There are no good guys or bad guys here. There are only two people, horrendously exploited througout history, who are continuing to destroy each other. Suggesting that one has more right to destroy the other is not a solution.

Posted by: dnA | June 14, 2007 12:56 PM

Displacing people and occupying their land is a colonialist act. I don't understand why dnA cannot grasp that.

Here's a news article from Haaretz, an Israeli newspaper, which dnA might be interested in, which lends credence to the fact that the occupation is highly racialized.

"Israel and Australia are like sisters in Asia," Tamir said in an interview with Haaretz during a visit to Israel this week. "We are in Asia without the characteristics of Asians. We don't have yellow skin and slanted eyes. Asia is basically the yellow race. Australia and Israel are not - we are basically the white race. We are on the western side of Asia and they are on the southeastern side."
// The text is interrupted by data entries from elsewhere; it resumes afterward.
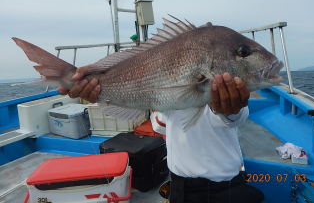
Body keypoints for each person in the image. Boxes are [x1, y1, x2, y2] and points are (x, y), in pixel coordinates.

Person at [58, 67, 264, 203]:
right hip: (180, 187)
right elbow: (161, 125)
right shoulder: (168, 99)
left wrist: (230, 109)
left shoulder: (231, 99)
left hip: (224, 189)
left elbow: (234, 114)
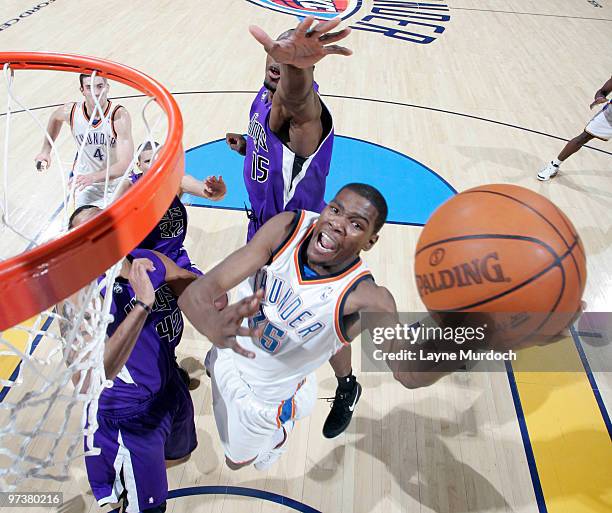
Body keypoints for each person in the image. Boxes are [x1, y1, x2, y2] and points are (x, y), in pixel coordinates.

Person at [179, 183, 409, 470]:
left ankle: (279, 436)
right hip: (230, 354)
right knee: (217, 371)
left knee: (236, 462)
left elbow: (407, 371)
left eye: (355, 224)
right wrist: (216, 329)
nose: (337, 224)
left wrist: (457, 344)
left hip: (264, 399)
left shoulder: (370, 299)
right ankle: (304, 386)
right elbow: (194, 296)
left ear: (370, 241)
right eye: (335, 210)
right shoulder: (288, 227)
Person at [225, 16, 360, 439]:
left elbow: (297, 110)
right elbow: (273, 143)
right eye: (278, 53)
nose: (279, 63)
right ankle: (268, 373)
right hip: (262, 231)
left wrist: (296, 70)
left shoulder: (306, 115)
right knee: (268, 311)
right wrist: (248, 147)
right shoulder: (262, 98)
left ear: (306, 67)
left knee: (320, 324)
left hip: (296, 242)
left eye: (293, 59)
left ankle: (346, 385)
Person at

http://www.haaretz.com/hasen/spages/774471.html

Posted by: B.G. | June 15, 2007 9:08 AM

My only response would be to suggest to folks to do five minutes worth of research and see if dNA's claim that Israel isn't engaged in colonization stands up; even devoted Zionists admit openly that Israel is a colonial state (they just happen not to care).

Posted by: Steven | June 15, 2007 10:20 AM

It is interesting that only the Arab refugees are ever mentioned. How about the thousands upon thousands of Jews who were forced out of Morocco, Iran, Iraq, Egypt, etc. during the 1950's and 1960's. Most left with nothing, running for their lives because they were being slaughtered by the Arabs on the street.

I am truly disappointed that Colorlines would publish this kind of an article which just promotes anti-Semitism. There are two sides to a political reality. Presenting only one side is certainly not worthy of a good publication.

And by the way, what other country has ever given back land won in a war?

To put Israelis to a higher set of rules than we put on any other country is prejudicial.

Oviously, the Arab propaganda machine has done a great job convincing many people of facts that are based on distortions of the truth or out and out lies. Gee, when did something like this last occur on such a great scale last? In Germany in the 30's!

This is anti-Semitism at its best.

Posted by: Katalin R. Baltimore | June 25, 2007 3:46 PM

Katalin,

I couldn't disagree with you more. Offering a place for people to weigh in on important, highly controversial debates is exactly the purpose of ColorLines and RaceWire.

As usual, this critique of Israel somehow ends up in the black hole of "anti-Semitism". In fact, your comment doesn't challenge any of the facts or assertions Stephen lays out as he looks at the occupation from a Palestinian point-of-view; you only argue that it shouldn't matter to us. And if we do care to hear? Well, then we're anti-Semites.

I disagree.

We should be debating the merits of his argument, not whether or not he's permitted to make one.